Member of Parliamentary Select Committee on Communications, Hon. Samuel George Nartey has hinted that Parliament will summon Ghana Broadcasting Corporation (GBC) and the Minister of Information before the House to give an explanation on the television license fee.
He said the move by government to prosecute TV license defaulters is not clear because not anybody who owns a television set watches Ghana Television (GTV) programmes which are telecasted by the GBC.
Chief Justice, Her Lordship Sophia Akuffo has set up a special court to prosecute individuals who default on the payment of their TV License fee. This follows a request made to the judiciary by Ghana Broadcasting Corporation Director-General, Dr. Kwame Akuffo Anoff-Ntow in November this year.
The courts, which will be in all the ten regions, will start sitting on January 4, 2018, to prosecute defaulters.
But speaking to otecfmghana.com on Tuesday, January 2, 2018, the Ningo Prampram lawmaker said they will raise the matter on the floor of Parliament when they convene on the 23rd of January 2018 and make sure the information Minister and the GBC are brought before the House for further explanation, especially when it involves prosecution.
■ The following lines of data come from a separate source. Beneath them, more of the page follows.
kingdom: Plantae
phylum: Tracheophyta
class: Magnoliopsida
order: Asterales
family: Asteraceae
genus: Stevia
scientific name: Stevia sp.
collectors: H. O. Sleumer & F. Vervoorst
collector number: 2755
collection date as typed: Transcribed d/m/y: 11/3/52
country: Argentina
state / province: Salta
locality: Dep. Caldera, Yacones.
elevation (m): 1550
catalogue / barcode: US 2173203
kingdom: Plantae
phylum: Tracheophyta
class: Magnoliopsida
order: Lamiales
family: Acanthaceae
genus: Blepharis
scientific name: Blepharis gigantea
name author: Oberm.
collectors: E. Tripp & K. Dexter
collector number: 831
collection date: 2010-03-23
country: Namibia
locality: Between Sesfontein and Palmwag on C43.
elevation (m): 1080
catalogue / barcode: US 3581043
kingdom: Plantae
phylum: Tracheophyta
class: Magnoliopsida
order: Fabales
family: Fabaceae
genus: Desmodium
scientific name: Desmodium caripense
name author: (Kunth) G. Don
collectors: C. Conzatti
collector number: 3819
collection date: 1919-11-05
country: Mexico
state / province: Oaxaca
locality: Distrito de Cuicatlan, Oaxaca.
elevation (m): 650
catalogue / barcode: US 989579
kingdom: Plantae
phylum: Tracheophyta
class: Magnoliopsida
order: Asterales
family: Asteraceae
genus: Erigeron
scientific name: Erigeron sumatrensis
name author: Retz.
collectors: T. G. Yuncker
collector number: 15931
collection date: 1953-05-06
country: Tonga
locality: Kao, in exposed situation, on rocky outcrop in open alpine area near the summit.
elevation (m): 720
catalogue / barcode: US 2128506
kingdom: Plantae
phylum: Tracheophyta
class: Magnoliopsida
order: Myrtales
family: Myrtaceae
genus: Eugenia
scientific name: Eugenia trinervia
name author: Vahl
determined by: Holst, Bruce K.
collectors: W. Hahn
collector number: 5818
“We will discuss the matter when Parliament reconvenes on 23rd of January 2018, raise these issues again with my chairman Hon. Ken Ohene Agyapong and Ranking Member Hon. Alhassan Fuseini Bashir and summon GBC and Minister of information to the House to sit and have a look at this matter again, especially situation where you want to start prosecuting the people,” he stated.
“I can assure you the implementation of this will be very difficult else they should make it pay per view because I personally, the questions is how many do I watch GBC or GTV perhaps I have multi-TV and DSTV and I pay my monthly subscription which GTV is on both channels so why should I go and watch regular GTV again. In that case, we should make it pay per view there is a technology that can make it pay per view” Hon. Sam George stated.
Hon. Samuel George Nartey described the move as a needless and lazy way to raise funds to support GBC, saying there are serious issues confronting GBC which need to be tackled to ensure a smooth running of the state-owned institution.